Part prog-rock, part hair metal, Lillian Axe were a band that were impossible to label, which led to them slipping through the musical cracks despite being one of the more talented and thoughtful acts of their era. Here they deliver a harmony-rich acoustic ballad that doubles as an ode to a friend’s suffering. I don’t often highlight lyrics because while they are no doubt important they often mean many things to many people so me trying to explain their significance would be pointless. But here the message is pretty clear and definitely worth your attention. A gorgeous song on every level.
First things first, this album most people remember as a 1994 release (if they care to remember that sort of thing) but anal retentive me knows it initially came out in 1993 before being released a year later when radio got ahold of this single, hence it’s placement on the ’93 countdown. Legend says the album was put together by vocalist Ed Roland as a demo of his songwriting to shop to artists after growing frustrated at not getting anywhere as a performer himself. The song became an unexpected rock radio smash and Collective Soul the band was born. It’s got one of those instantly recognizable riffs that comes to that weird stop/start point which is just ready made for radio. The recording is pretty rich for a demo (Roland claims they did no re-touching after the fact), although the band would get tighter on subsequent releases. Admittedly the guitars are a little muddy here, but they work for the song. It was inescapable in 1994 and became one of those albums that people always used to come into Tower trying to find because they didn’t really know who it was. Always a fun guessing game for a music store clerk.

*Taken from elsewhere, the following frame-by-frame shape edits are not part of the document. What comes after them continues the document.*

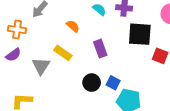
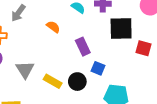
yellow rectangle: (63, 53) -> (53, 81), moved
blue square: (113, 83) -> (98, 68), moved

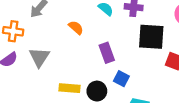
gray triangle: (25, 70) -> (39, 57), moved
yellow rectangle: (53, 81) -> (69, 88), turned -30

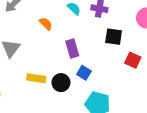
black square: (151, 37) -> (114, 37), size x0.7

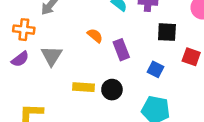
orange semicircle: (46, 24) -> (95, 36), moved
blue square: (84, 73) -> (155, 69), moved

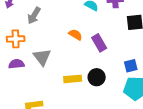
purple semicircle: (20, 59) -> (16, 64), turned -140
blue square: (155, 69) -> (131, 66), moved, turned -32

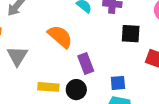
orange semicircle: (75, 35) -> (60, 36), size x1.6
purple rectangle: (99, 43) -> (86, 63), moved

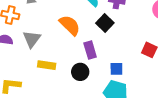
black square: (131, 34) -> (105, 23), moved, turned 36
yellow rectangle: (48, 87) -> (47, 65), moved

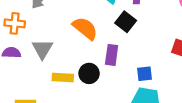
purple rectangle: (90, 50) -> (112, 55), turned 30
black circle: (80, 72) -> (89, 73), moved

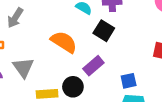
purple rectangle: (112, 55) -> (93, 66), turned 48

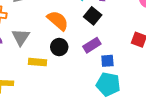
purple rectangle: (93, 66) -> (92, 45), moved
black circle: (73, 87) -> (59, 47), moved

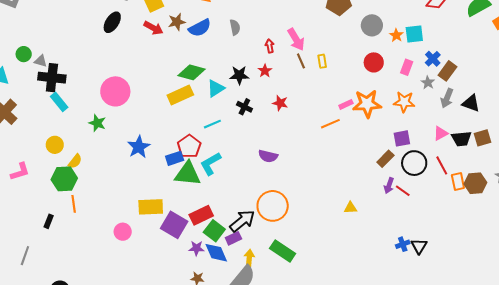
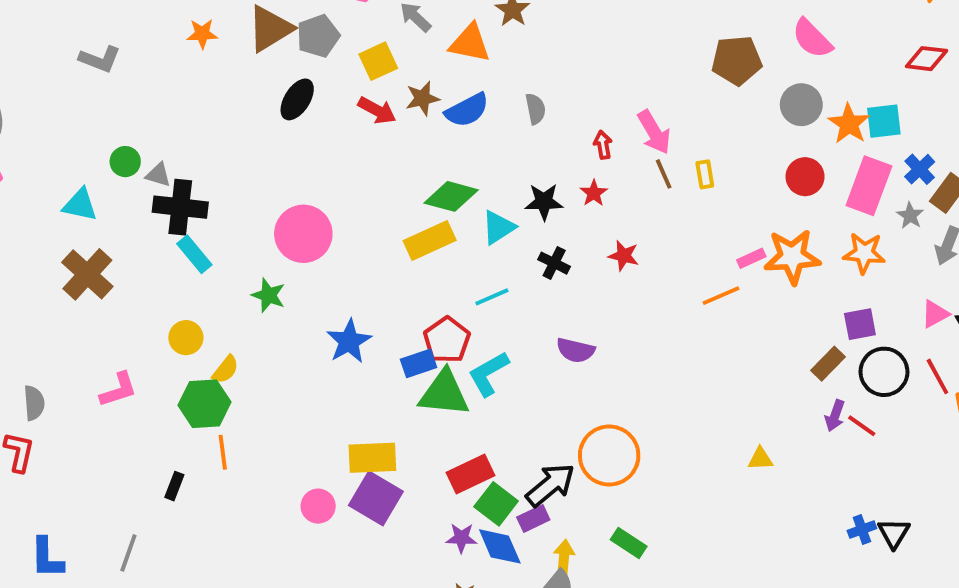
orange star: (396, 35) -> (849, 124), size x1.5
pink rectangle: (407, 67) -> (869, 186), size x1.8
purple semicircle: (268, 156) -> (575, 350), moved
purple square: (174, 225) -> (376, 498), moved
green rectangle: (283, 251) -> (629, 543), size x0.7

This rambling title track to Phish’s ’93 album Rift is the one that actually got me to set aside my preconceived notion about the “hippy band” and give them a listen. It’s got a rhythm and pace that feels like rolling down a grassy hill where you’re not really in any danger but you’re also not in any sort of control, which for some reason I find appealing. The ultra-clean guitar work is really stellar here, again something I wasn’t really expecting to find in the band because I figured it was all just lazy stoner stuff (what can I say, I was jaded at 21; who wasn’t). It’s a quirky, galloping trip, but one I have found over the years I never tire of. I never would have guessed that back in 1992.

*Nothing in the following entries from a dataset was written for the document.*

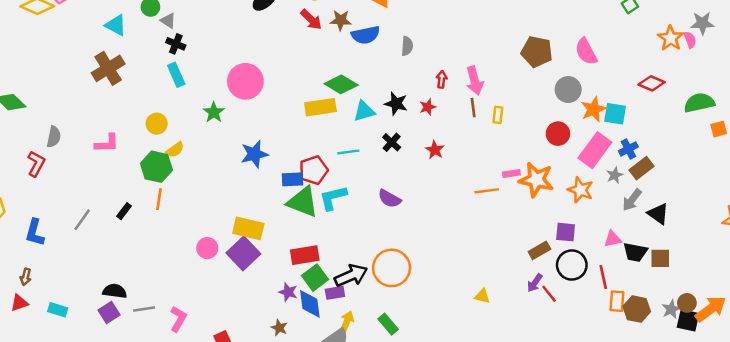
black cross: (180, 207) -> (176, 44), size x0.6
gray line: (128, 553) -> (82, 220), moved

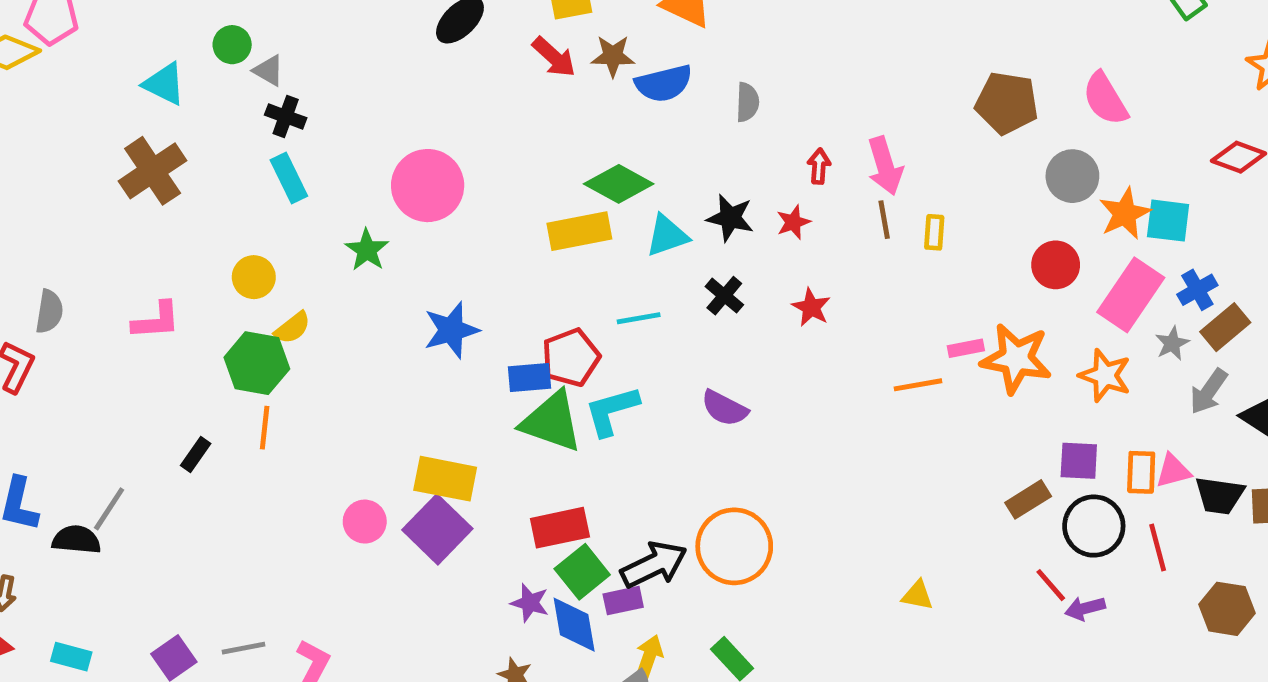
gray line: (82, 220) -> (109, 509), moved
purple arrow: (535, 283) -> (1085, 608), moved, turned 42
black semicircle: (115, 291) -> (76, 540), moved
orange rectangle: (617, 301) -> (1141, 472), moved

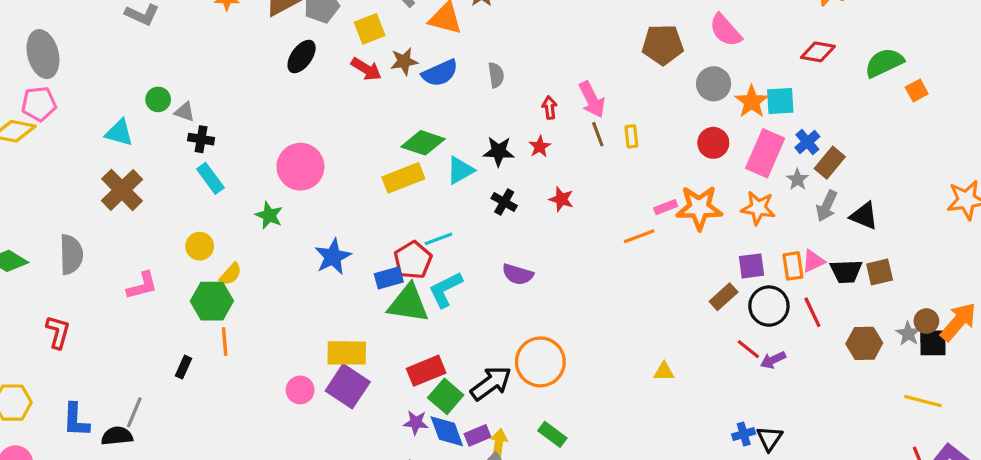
gray semicircle: (49, 312) -> (71, 254), moved, size x1.4
cyan line: (639, 318) -> (438, 239), moved
purple rectangle: (623, 601) -> (477, 435), moved

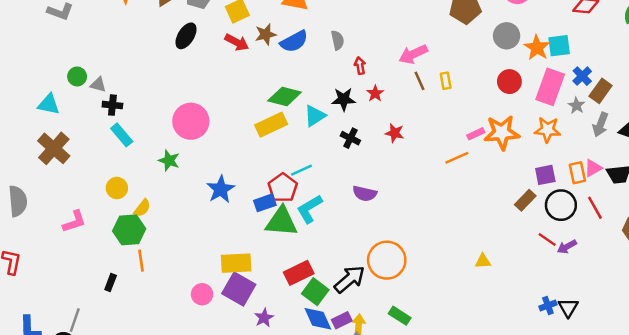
pink arrow: (592, 100) -> (413, 54), turned 96
red arrow: (550, 108) -> (360, 66), moved
purple star: (416, 423) -> (264, 318), moved, turned -30

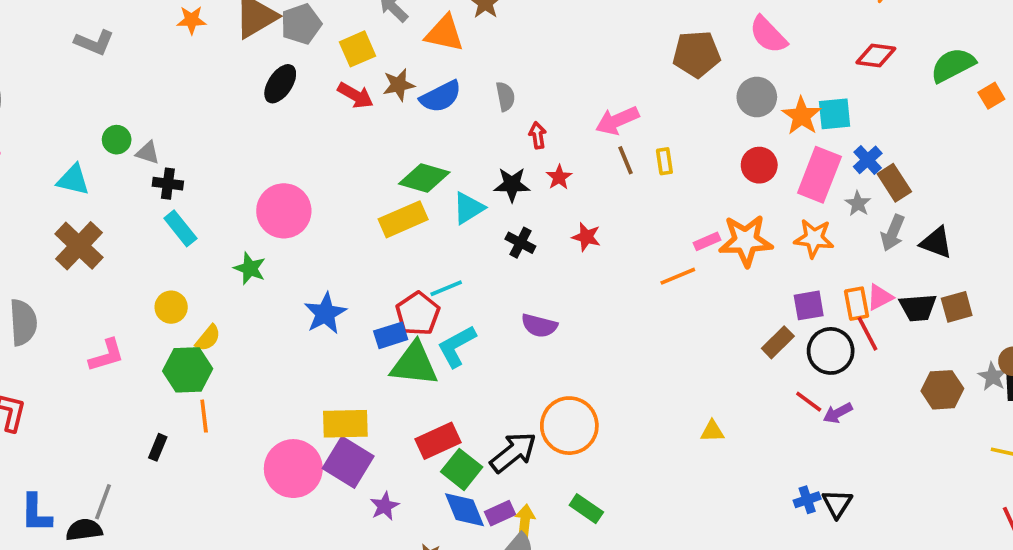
brown rectangle: (601, 91) -> (894, 183), turned -70
red line: (595, 208) -> (867, 334), moved
pink circle: (202, 294) -> (293, 469), size x1.8

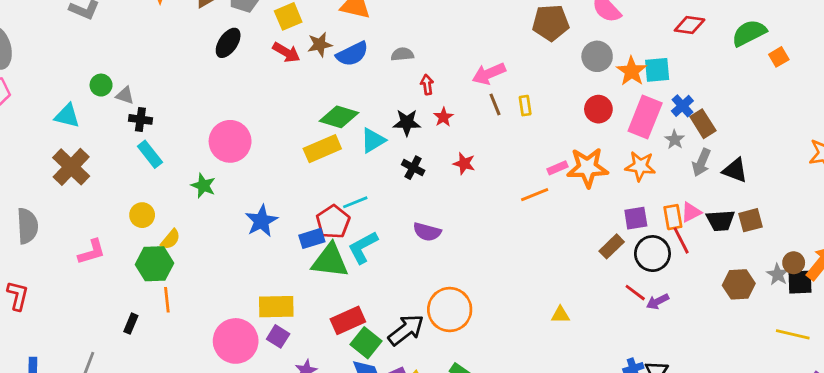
gray semicircle: (505, 97) -> (402, 54), turned -85
purple square: (348, 462) -> (278, 336), size x0.6

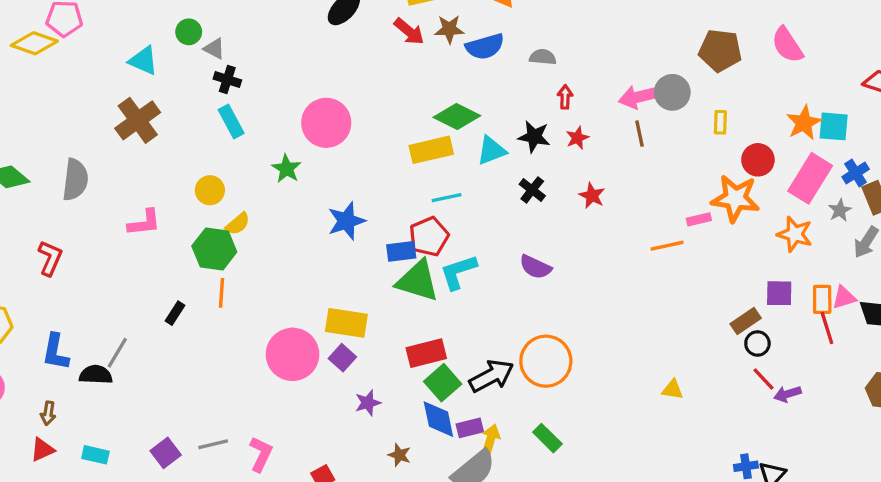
gray circle: (597, 56) -> (672, 92), moved
yellow rectangle: (525, 106) -> (720, 122), moved
orange star: (588, 167) -> (735, 198), moved
cyan line: (355, 202) -> (447, 198), moved
black circle: (652, 254) -> (757, 343), moved, size x0.6

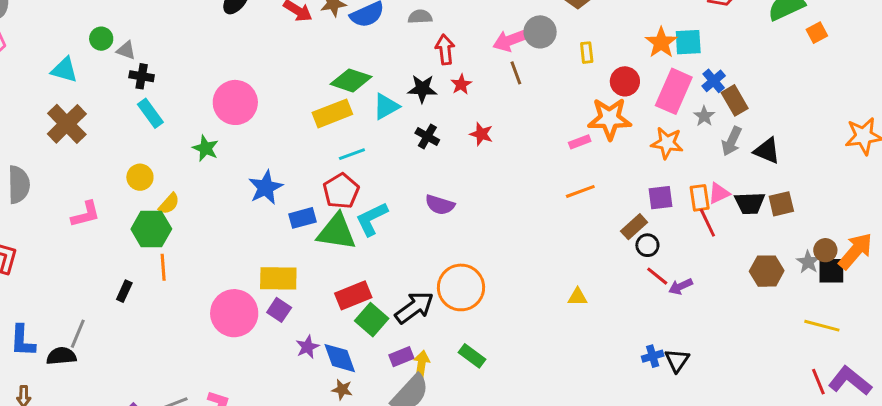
red arrow: (565, 97) -> (445, 49), size x1.4
orange line: (667, 246) -> (580, 191), moved
blue rectangle: (401, 251) -> (302, 218), moved
blue diamond: (438, 419) -> (340, 358), moved

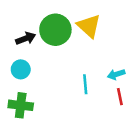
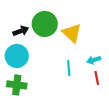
yellow triangle: (89, 26) -> (72, 33), moved
cyan circle: (21, 69) -> (17, 56), size x1.5

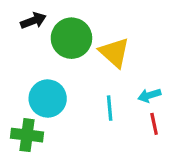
black arrow: (21, 31) -> (33, 21), moved
cyan circle: (17, 56) -> (48, 99), moved

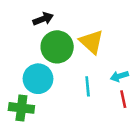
black arrow: (33, 21) -> (43, 19), moved
green circle: (71, 38) -> (57, 47), moved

It feels like every other song on this part of the countdown is some sort of ethereal, haunting, stripped down ballad, which says something weird about my state of mind back in the those days, although I’m not sure what. The queen mother of that genre, at least to my ears, is Mazzy Star’s Hope Sandoval (who barely edges out The Sundays’ Harriet Wheeler). She has the sweetest, gentlest voice I think I’ve ever heard, displayed with perfection on this mostly acoustic track. This one gives me the literal chills, the spooky cello sliding in underneath straight from some dark, dusty indie film that Sam Shepard probably would have starred in. Or maybe Billy Bob Thornton, if he’d been a bigger name back then. Anyway, sweet and haunting was Mazzy Star’s stock in trade and this is their masterpiece.